TEXT SEGMENT -
————

After a rainy Friday evening -- dinner at Karla's was nice, the vanilla-peanut butter swirl ice cream down the street was delish and the Tweet lookalike at Farley's bookstore took me back to my childhood -- we had a gorgeous day on Saturday (all the photos are from then), with a relaxing lunch at Martine's, a trip across the bridge to antique-heaven Lambertville and, at long last, a drive out to Odette's, where the almost-golden girl of network news met her untimely fate.
Michael -- always one to play by the rules -- immediately got spooked by the huge NO TRESPASSING signs, but once I strolled onto the property, he immediately got into the moment, quickly pointing out the (eerie) "parking AT YOUR OWN RISK sign," and helping me to imagine how the tragedy unfolded.
When the proprietor of our bed and breakfast asked us during check-in if there was anything in particular we wanted to do while we were in town, I immediately told her I was here for the full "Jessica Savitch death tour." This seemed to amuse her, but immediately sent her into storytelling (and map-drawing) mode. When she mentioned that the night Jessica, boyfriend Martin Fischbein (vice president of The New York Post) and dog Chewy died was "a lot like tonight, wet and little visibility," that let me know she meant business.

————

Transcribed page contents
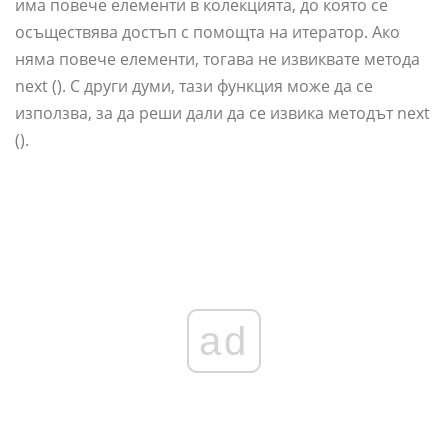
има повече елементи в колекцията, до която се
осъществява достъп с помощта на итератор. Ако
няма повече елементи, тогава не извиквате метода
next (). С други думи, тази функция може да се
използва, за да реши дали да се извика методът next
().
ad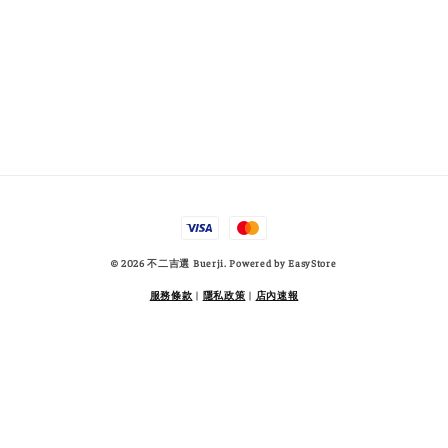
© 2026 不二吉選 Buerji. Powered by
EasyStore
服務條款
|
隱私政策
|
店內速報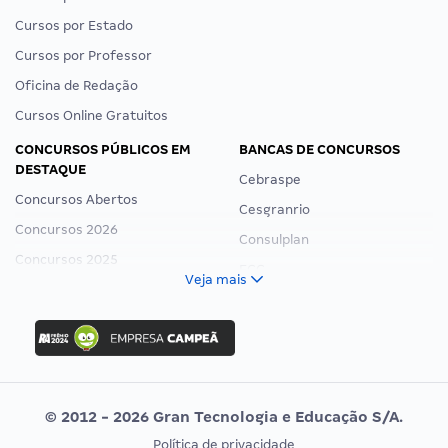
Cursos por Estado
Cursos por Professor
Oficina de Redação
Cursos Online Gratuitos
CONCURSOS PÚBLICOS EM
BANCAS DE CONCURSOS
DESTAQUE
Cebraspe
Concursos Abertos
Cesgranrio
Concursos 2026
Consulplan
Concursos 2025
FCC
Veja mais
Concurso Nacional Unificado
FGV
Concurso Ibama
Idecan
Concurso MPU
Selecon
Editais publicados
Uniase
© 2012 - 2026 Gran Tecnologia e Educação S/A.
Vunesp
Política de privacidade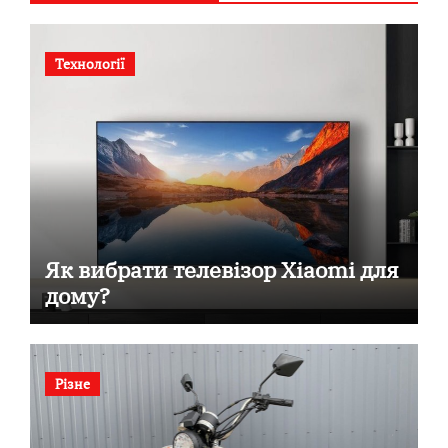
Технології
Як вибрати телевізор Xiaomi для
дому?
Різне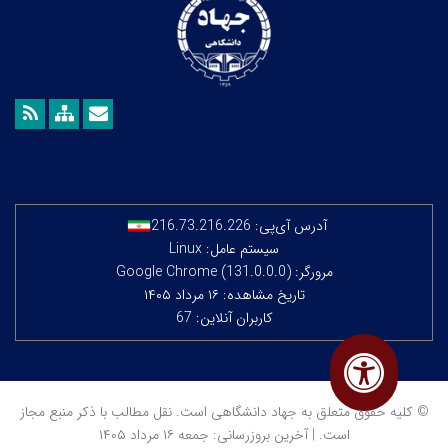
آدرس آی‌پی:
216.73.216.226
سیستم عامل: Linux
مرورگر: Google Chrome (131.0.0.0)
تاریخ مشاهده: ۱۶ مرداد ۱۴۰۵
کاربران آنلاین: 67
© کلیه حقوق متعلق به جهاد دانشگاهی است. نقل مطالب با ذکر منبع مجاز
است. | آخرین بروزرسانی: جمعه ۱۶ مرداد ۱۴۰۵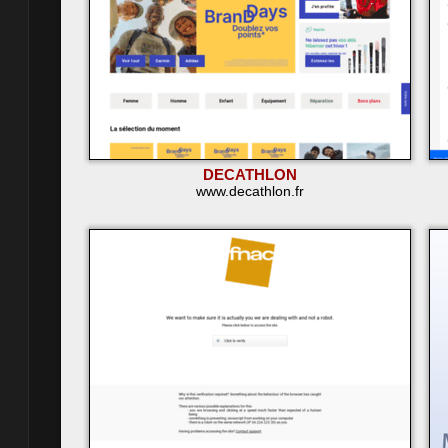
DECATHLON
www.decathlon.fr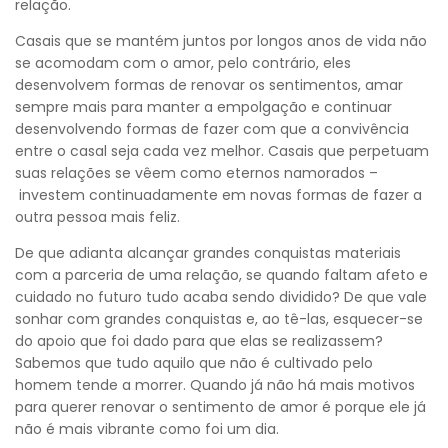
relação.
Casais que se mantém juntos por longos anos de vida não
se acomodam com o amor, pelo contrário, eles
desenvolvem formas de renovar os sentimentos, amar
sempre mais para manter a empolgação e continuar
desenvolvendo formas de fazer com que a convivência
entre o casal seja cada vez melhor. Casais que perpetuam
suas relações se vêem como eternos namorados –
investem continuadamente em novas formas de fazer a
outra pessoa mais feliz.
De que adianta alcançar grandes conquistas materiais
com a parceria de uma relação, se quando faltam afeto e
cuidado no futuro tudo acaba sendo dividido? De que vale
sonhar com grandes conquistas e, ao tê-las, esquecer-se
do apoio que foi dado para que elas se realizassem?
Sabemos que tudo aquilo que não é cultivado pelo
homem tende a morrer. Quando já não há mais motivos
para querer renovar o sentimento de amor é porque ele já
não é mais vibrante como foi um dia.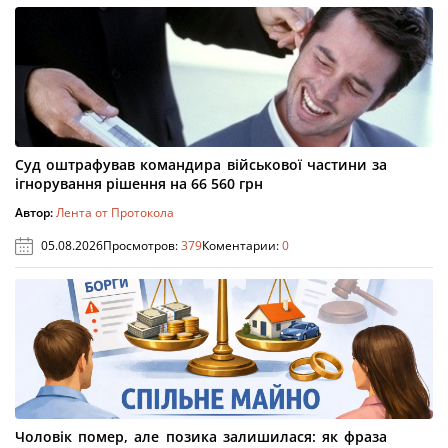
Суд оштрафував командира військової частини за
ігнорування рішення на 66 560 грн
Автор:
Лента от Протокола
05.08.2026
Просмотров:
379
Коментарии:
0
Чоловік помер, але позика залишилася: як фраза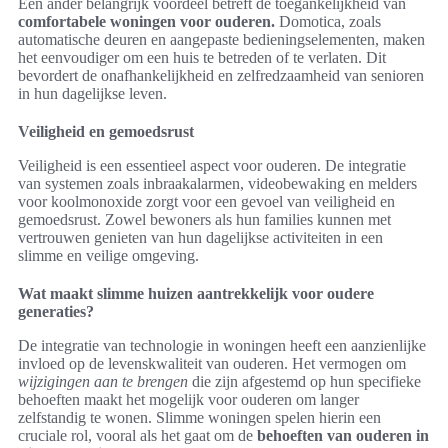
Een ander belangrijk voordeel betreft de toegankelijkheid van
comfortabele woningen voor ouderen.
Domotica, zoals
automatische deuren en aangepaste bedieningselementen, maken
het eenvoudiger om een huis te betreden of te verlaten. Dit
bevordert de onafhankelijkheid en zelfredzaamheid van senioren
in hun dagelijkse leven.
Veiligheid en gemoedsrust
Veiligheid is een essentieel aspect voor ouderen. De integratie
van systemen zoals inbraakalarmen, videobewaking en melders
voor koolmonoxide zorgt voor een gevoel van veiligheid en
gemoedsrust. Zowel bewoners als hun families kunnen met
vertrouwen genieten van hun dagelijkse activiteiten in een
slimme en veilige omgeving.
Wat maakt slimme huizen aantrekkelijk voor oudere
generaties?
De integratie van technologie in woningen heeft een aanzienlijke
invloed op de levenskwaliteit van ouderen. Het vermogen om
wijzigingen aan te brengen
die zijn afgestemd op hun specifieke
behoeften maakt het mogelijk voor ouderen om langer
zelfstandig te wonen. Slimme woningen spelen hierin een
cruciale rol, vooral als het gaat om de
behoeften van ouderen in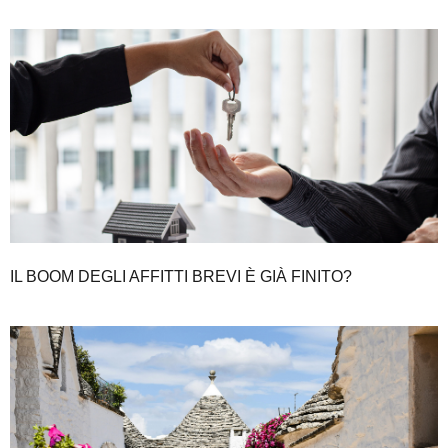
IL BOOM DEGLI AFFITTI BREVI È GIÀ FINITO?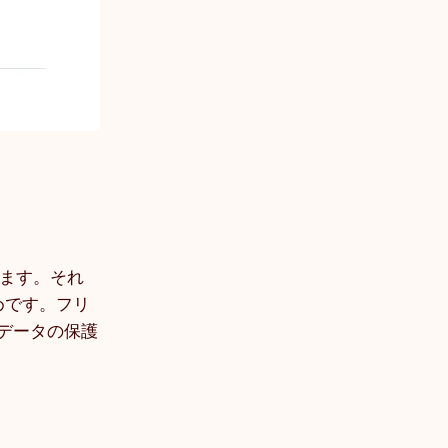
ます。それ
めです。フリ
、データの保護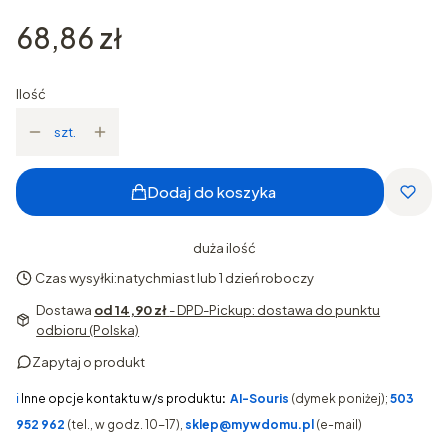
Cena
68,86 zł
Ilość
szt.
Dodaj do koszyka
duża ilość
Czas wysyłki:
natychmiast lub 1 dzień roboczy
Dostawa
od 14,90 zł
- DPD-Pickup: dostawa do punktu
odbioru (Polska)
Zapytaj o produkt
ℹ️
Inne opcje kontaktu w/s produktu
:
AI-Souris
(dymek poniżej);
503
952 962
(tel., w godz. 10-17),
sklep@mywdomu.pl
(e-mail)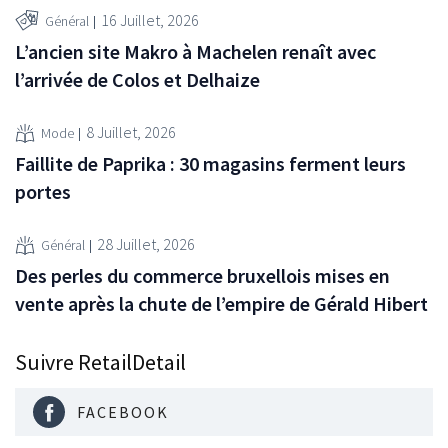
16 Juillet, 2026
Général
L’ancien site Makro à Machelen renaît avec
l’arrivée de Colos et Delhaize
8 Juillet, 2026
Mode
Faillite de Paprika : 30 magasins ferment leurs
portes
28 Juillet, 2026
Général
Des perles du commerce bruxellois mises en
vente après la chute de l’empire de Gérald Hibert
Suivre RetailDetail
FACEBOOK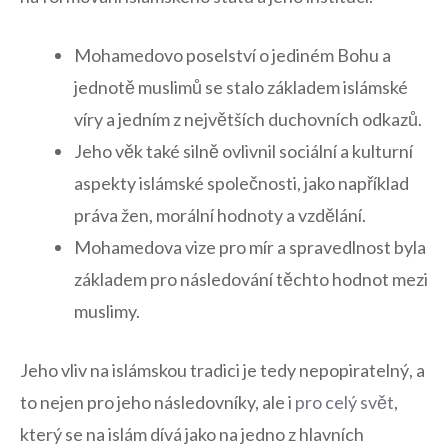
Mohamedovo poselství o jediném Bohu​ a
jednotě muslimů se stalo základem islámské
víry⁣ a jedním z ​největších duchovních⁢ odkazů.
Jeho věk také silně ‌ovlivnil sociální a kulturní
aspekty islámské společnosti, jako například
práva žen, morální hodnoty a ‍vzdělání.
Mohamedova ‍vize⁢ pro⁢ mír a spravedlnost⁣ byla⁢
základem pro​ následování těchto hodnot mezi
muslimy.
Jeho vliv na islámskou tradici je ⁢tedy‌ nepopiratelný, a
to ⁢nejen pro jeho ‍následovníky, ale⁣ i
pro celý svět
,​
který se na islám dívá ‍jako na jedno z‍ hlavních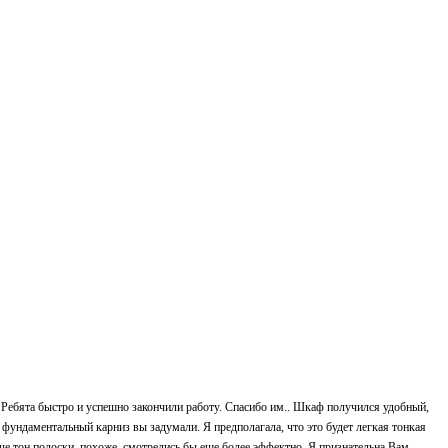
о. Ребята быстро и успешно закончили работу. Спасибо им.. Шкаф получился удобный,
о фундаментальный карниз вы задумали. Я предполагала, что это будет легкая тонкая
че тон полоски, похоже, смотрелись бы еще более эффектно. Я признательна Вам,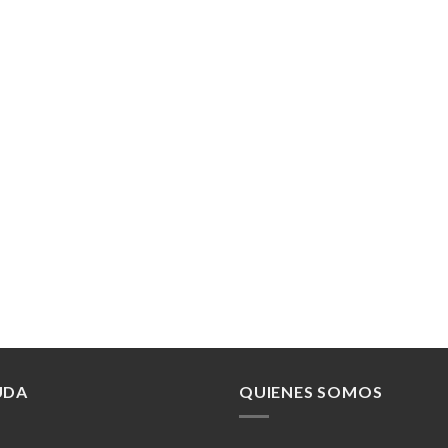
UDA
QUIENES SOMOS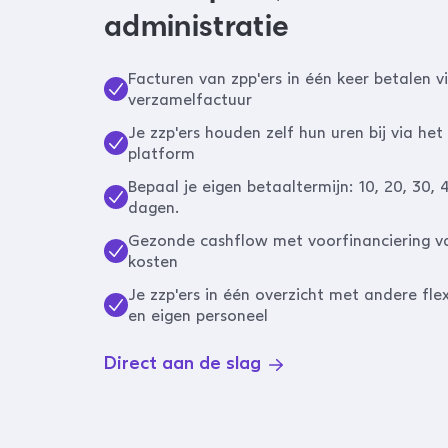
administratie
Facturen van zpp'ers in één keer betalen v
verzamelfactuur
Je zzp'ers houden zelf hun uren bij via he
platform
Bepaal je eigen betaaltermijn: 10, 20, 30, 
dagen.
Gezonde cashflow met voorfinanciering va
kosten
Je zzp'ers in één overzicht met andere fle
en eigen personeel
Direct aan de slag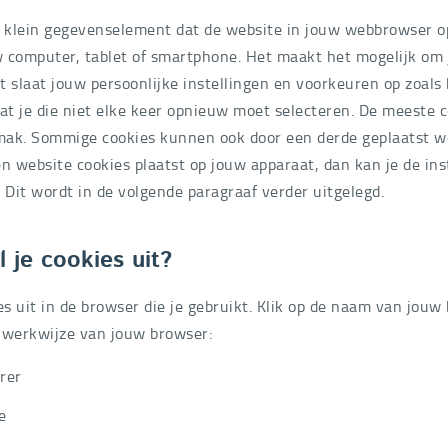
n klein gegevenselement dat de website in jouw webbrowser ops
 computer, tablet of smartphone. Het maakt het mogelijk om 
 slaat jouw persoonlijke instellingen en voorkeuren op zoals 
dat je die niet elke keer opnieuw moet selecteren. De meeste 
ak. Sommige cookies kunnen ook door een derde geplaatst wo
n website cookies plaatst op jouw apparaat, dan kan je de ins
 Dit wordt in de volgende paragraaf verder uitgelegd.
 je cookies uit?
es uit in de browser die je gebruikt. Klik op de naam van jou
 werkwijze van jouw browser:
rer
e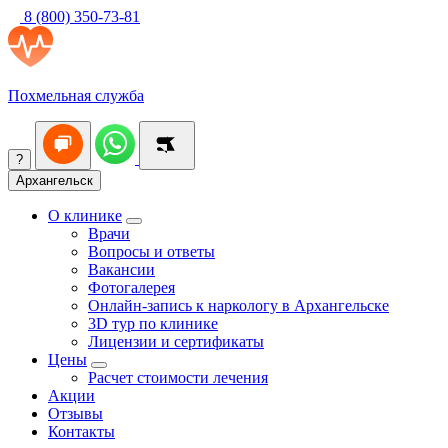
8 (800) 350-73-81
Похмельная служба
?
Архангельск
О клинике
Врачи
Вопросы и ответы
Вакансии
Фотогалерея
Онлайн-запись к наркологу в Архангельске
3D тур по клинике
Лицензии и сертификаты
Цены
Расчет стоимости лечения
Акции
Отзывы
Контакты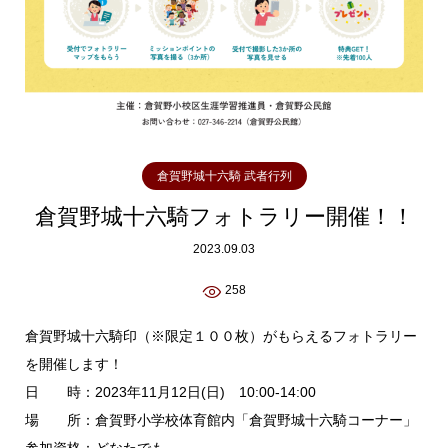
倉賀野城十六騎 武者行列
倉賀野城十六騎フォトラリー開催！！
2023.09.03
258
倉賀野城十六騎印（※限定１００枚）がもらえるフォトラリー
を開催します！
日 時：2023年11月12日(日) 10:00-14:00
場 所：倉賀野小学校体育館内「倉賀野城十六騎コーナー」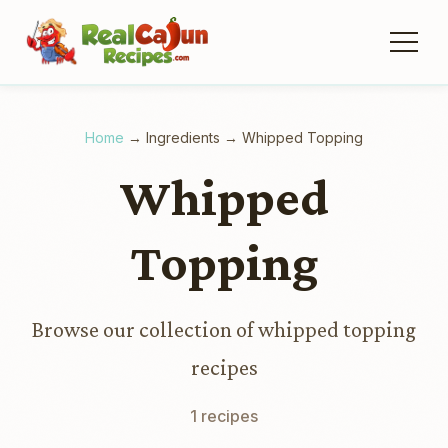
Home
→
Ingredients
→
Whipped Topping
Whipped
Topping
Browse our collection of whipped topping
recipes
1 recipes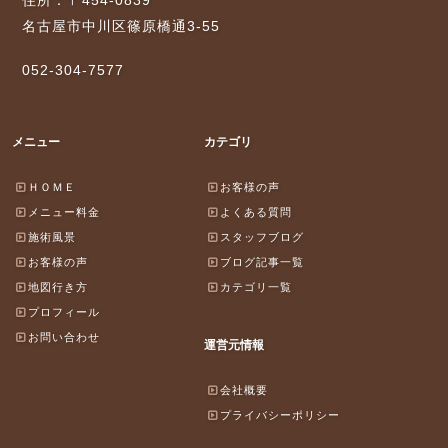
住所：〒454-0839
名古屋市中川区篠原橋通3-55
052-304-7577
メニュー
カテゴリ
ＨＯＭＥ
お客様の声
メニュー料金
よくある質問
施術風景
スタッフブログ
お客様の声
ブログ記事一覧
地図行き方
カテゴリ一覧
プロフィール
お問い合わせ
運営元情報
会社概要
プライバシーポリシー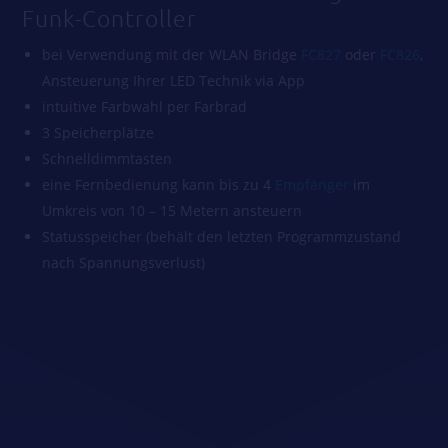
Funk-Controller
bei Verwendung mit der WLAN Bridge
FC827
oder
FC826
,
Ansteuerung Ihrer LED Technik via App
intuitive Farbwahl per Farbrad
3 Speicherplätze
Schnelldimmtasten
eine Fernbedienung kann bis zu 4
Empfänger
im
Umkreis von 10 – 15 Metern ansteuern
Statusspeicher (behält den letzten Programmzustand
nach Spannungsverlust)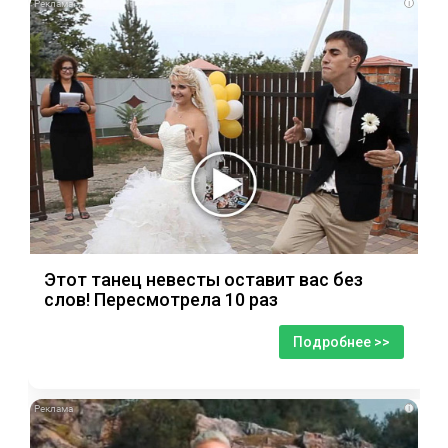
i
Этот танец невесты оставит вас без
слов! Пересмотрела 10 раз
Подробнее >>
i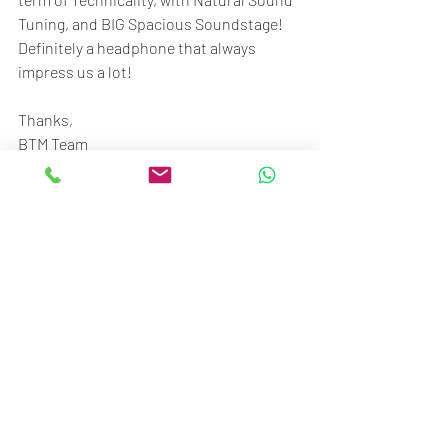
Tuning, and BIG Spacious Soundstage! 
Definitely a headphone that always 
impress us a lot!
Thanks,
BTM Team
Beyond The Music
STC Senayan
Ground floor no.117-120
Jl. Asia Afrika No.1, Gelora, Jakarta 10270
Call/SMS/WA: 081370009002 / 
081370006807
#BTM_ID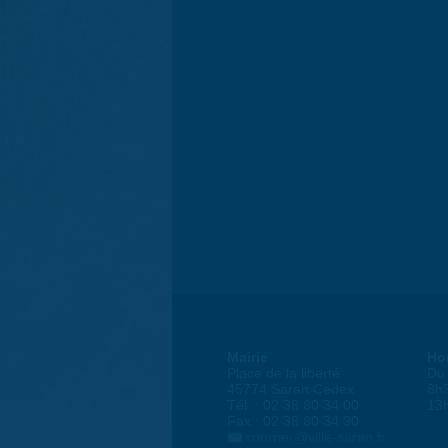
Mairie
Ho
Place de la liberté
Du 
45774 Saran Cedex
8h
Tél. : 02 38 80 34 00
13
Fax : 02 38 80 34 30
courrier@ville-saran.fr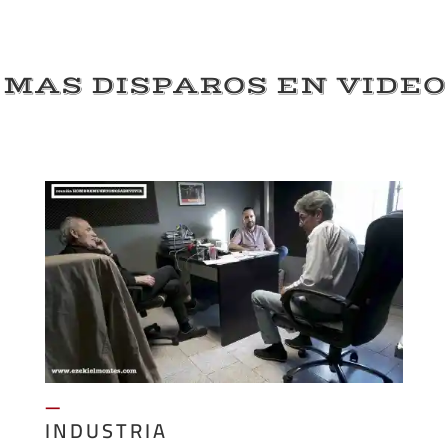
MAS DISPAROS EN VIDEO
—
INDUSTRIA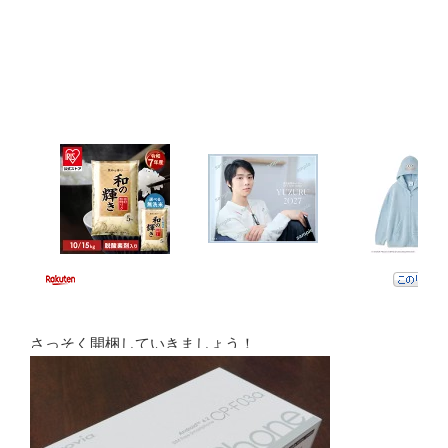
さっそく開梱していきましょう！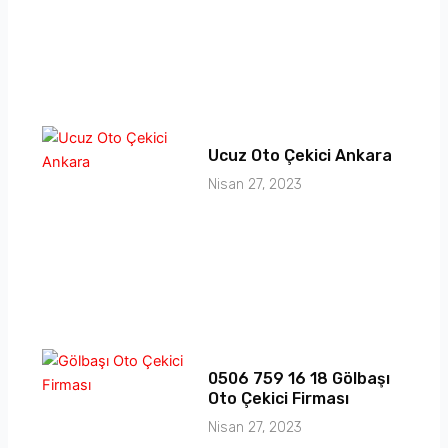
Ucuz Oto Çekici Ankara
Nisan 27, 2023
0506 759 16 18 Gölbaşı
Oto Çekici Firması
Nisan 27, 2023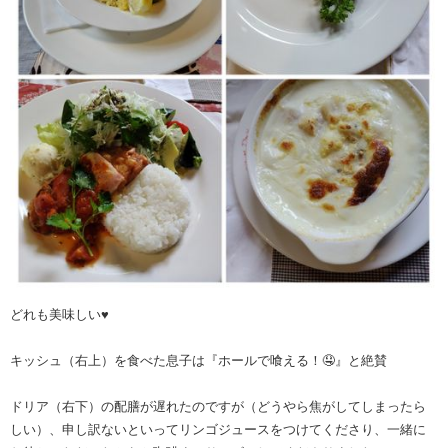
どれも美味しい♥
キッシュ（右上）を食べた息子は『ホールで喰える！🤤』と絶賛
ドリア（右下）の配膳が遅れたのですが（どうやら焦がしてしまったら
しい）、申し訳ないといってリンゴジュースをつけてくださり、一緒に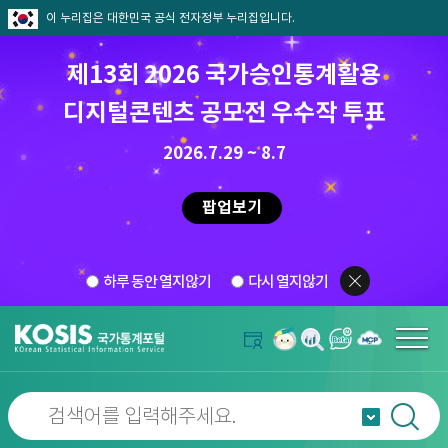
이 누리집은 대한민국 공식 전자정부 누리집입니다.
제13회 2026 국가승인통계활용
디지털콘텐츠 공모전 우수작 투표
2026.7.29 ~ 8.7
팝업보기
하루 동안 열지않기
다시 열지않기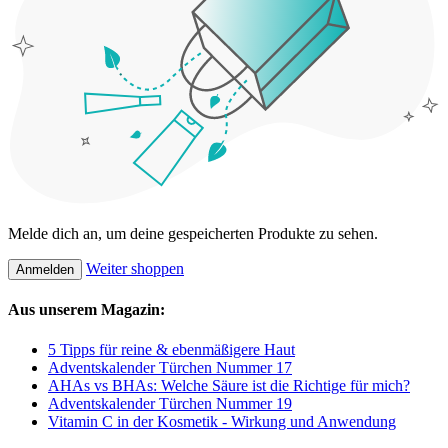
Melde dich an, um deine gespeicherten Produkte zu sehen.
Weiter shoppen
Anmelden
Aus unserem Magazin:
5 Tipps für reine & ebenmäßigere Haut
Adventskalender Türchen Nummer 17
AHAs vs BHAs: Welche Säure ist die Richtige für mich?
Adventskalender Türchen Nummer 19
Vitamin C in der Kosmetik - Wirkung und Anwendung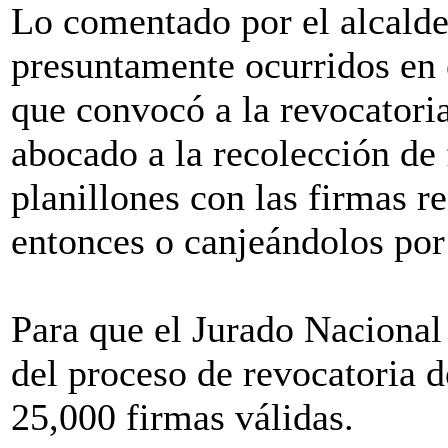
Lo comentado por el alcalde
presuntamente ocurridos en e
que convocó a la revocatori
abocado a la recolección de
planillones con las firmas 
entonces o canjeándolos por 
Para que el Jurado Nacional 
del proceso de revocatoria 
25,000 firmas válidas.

————

DIRECTIONS FOR THIS TASK -
In the trip account, what was the name of the dog that died along with Jessica Savitch and Martin Fischbein? The transcribed material stands apart from the trip account and does not belong to it.

ANSWER BOX -
The dog was named Chewy.